◆ TEXT SEGMENT:
Chorus paints the scene of both camps on the night before the battle. Again, we are instructed to supply our imaginations to the material. We'll be getting "A little touch of Harry in the night" (47). Chorus laments the fact that there will be low-class characters included in the scenes, disgracing "The name of Agincourt. Yet sit and see, / Minding true things by what their mock'ries be" (52-53). So goofy underplots reveal truths....
Henry tells Gloucester that although it's true they are disastrously outnumbered, "There is some soul of goodness in things evil" (IV.i.4): the better to rally courage among the English. Sir Thomas Erpingham is glad and honored to be here with the King. Henry buys himself some time: "I and my bosom must debate a while" (IV.i.31).
Henry, perhaps borrowing a cloak, disguising himself enough to wander among the common soldiers at night. Is this another manifestation of the Shakespeare insomnia (Ogburn and Ogburn 472)? He encounters first Pistol, who asks, "art thou officer, / Or art thou base, common, and popular?" (IV.i.37-38). Henry presents himself as "Harry le Roy" to Pistol, who is trash-talking Fluellen.

Rendered images with their source text
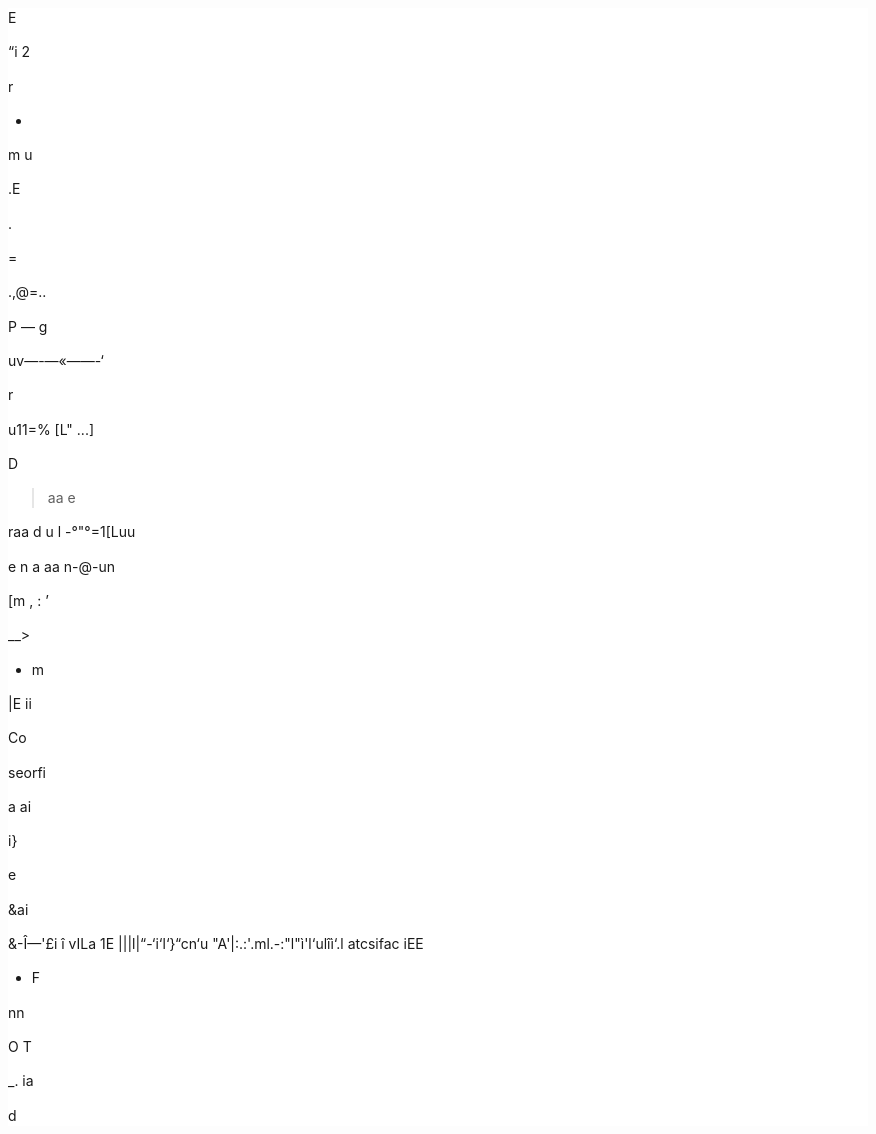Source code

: E

“i 2

r

+

m u

.E

.

=

.,@=..

P — g

uv—-—«——-‘

r

u11=% [L" ...]

D

> aa e

raa d u l -°"°=1[Luu

e n a aa n-@-un

[m , : ’

__>

- m

|E ii

Co

seorfi

a ai

i}

e

&ai

&-Î—'£i î vILa 1E |||l|“-‘i‘l‘}“cn‘u "A'|:.:'.ml.-\:"l"ì'l‘ulîì‘.l atcsifac iEE

- F

nn

O T

_. ia

d

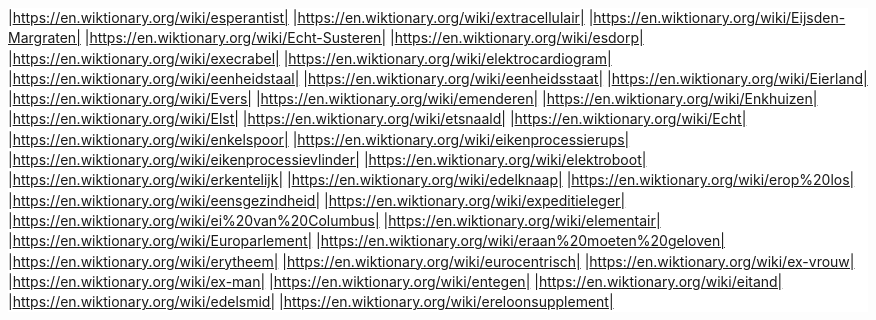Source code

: |https://en.wiktionary.org/wiki/esperantist|
|https://en.wiktionary.org/wiki/extracellulair|
|https://en.wiktionary.org/wiki/Eijsden-Margraten|
|https://en.wiktionary.org/wiki/Echt-Susteren|
|https://en.wiktionary.org/wiki/esdorp|
|https://en.wiktionary.org/wiki/execrabel|
|https://en.wiktionary.org/wiki/elektrocardiogram|
|https://en.wiktionary.org/wiki/eenheidstaal|
|https://en.wiktionary.org/wiki/eenheidsstaat|
|https://en.wiktionary.org/wiki/Eierland|
|https://en.wiktionary.org/wiki/Evers|
|https://en.wiktionary.org/wiki/emenderen|
|https://en.wiktionary.org/wiki/Enkhuizen|
|https://en.wiktionary.org/wiki/Elst|
|https://en.wiktionary.org/wiki/etsnaald|
|https://en.wiktionary.org/wiki/Echt|
|https://en.wiktionary.org/wiki/enkelspoor|
|https://en.wiktionary.org/wiki/eikenprocessierups|
|https://en.wiktionary.org/wiki/eikenprocessievlinder|
|https://en.wiktionary.org/wiki/elektroboot|
|https://en.wiktionary.org/wiki/erkentelijk|
|https://en.wiktionary.org/wiki/edelknaap|
|https://en.wiktionary.org/wiki/erop%20los|
|https://en.wiktionary.org/wiki/eensgezindheid|
|https://en.wiktionary.org/wiki/expeditieleger|
|https://en.wiktionary.org/wiki/ei%20van%20Columbus|
|https://en.wiktionary.org/wiki/elementair|
|https://en.wiktionary.org/wiki/Europarlement|
|https://en.wiktionary.org/wiki/eraan%20moeten%20geloven|
|https://en.wiktionary.org/wiki/erytheem|
|https://en.wiktionary.org/wiki/eurocentrisch|
|https://en.wiktionary.org/wiki/ex-vrouw|
|https://en.wiktionary.org/wiki/ex-man|
|https://en.wiktionary.org/wiki/entegen|
|https://en.wiktionary.org/wiki/eitand|
|https://en.wiktionary.org/wiki/edelsmid|
|https://en.wiktionary.org/wiki/ereloonsupplement|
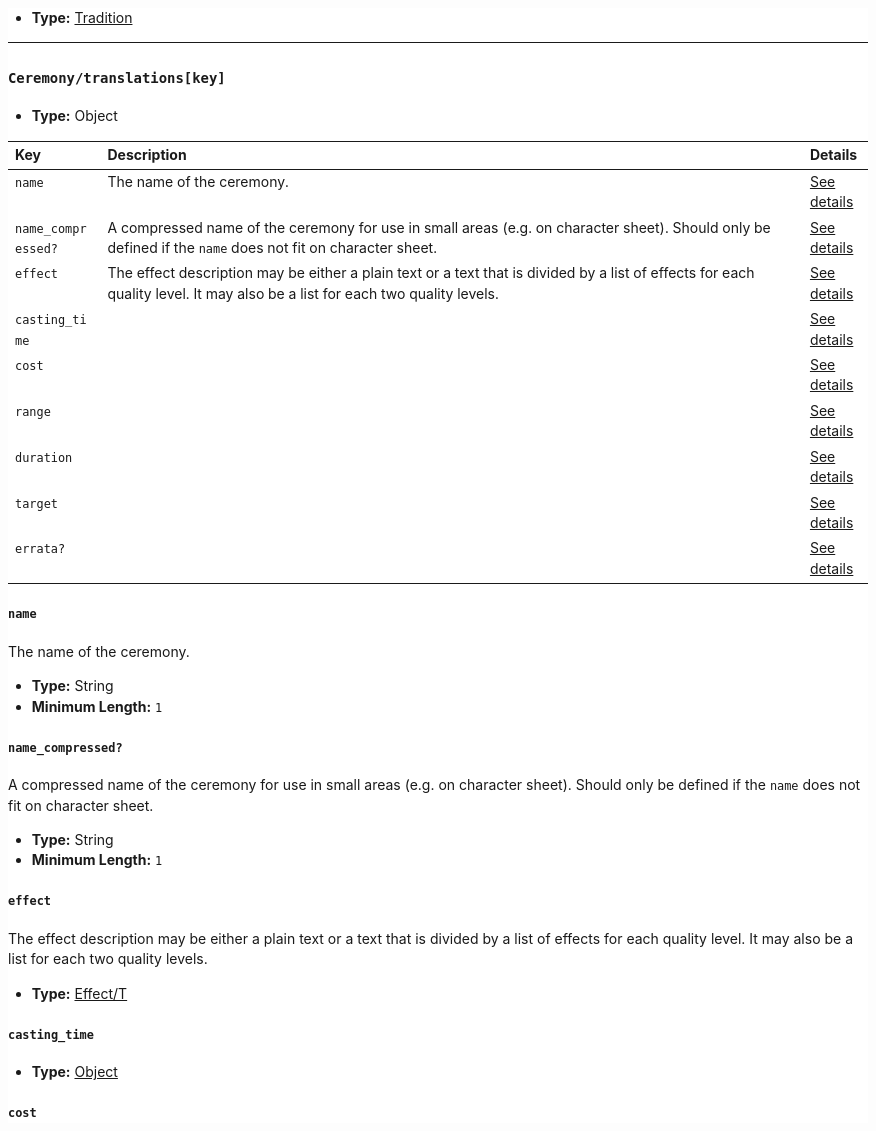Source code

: - **Type:** <a href="#Tradition">Tradition</a>

---

### <a name="Ceremony/translations[key]"></a> `Ceremony/translations[key]`

- **Type:** Object

Key | Description | Details
:-- | :-- | :--
`name` | The name of the ceremony. | <a href="#Ceremony/translations[key]/name">See details</a>
`name_compressed?` | A compressed name of the ceremony for use in small areas (e.g. on character sheet). Should only be defined if the `name` does not fit on character sheet. | <a href="#Ceremony/translations[key]/name_compressed">See details</a>
`effect` | The effect description may be either a plain text or a text that is divided by a list of effects for each quality level. It may also be a list for each two quality levels. | <a href="#Ceremony/translations[key]/effect">See details</a>
`casting_time` |  | <a href="#Ceremony/translations[key]/casting_time">See details</a>
`cost` |  | <a href="#Ceremony/translations[key]/cost">See details</a>
`range` |  | <a href="#Ceremony/translations[key]/range">See details</a>
`duration` |  | <a href="#Ceremony/translations[key]/duration">See details</a>
`target` |  | <a href="#Ceremony/translations[key]/target">See details</a>
`errata?` |  | <a href="#Ceremony/translations[key]/errata">See details</a>

#### <a name="Ceremony/translations[key]/name"></a> `name`

The name of the ceremony.

- **Type:** String
- **Minimum Length:** `1`

#### <a name="Ceremony/translations[key]/name_compressed"></a> `name_compressed?`

A compressed name of the ceremony for use in small areas (e.g. on character sheet). Should only be defined if the `name` does not fit on character sheet.

- **Type:** String
- **Minimum Length:** `1`

#### <a name="Ceremony/translations[key]/effect"></a> `effect`

The effect description may be either a plain text or a text that is divided by a list of effects for each quality level. It may also be a list for each two quality levels.

- **Type:** <a href="./_ActivatableSkill.md#Effect/T">Effect/T</a>

#### <a name="Ceremony/translations[key]/casting_time"></a> `casting_time`

- **Type:** <a href="#Ceremony/translations[key]/casting_time">Object</a>

#### <a name="Ceremony/translations[key]/cost"></a> `cost`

◆ EXERCISE REQUIREMENTS:
Continue the commentary on Henry V's night before Agincourt from where it stops. The items play no part in this work.

◆ RESPONSE FOR THIS EXERCISE:
Fluellen and Gower pass by, Fluellen griping that there's too much chatter: "If you would take the pains but to examine the wars of Pompey the Great, you shall find, I warrant you, that there is no tiddle taddle nor pibble babble in Pompey's camp" (IV.i.68-71). Gower notes that the enemy camp is making noise, but Fluellen asks everyone's mother's question: "If the enemy is an ass and a fool, and a prating coxcomb, is it meet, think you, that we should also, look you, be an ass and a fool, and a prating coxcomb, in you own conscience now?" (IV.i.77-80). Henry secretly decides that Fluellen is a bit weird -- "out of fashion" (IV.i.83) -- but okay.
Henry chances upon three soldiers: John Bates, Alexander Court, and Michael Williams -- the stuff England is made of. These genuine men speculate about the King, and Henry first insists on his common humanity with them, although with an elitist falconry metaphor: "though his affections are higher mounted than ours, yet when they stoop, they stoop with the like wing" (IV.i.106-107). This scene purportedly shows Henry as simple, modest, democratic -- if this were Henry (see Goddard). Under the cover of night and costume, he becomes almost the old Hal. He had to disguise himself to become king; now he must disguise himself to become a man. The soldiers, on the other hand, have the courage of hopelessness. Discussion turns to the King's "cause being just and his quarrel honorable." "That's more than we know" (IV.i.127-129), says Williams.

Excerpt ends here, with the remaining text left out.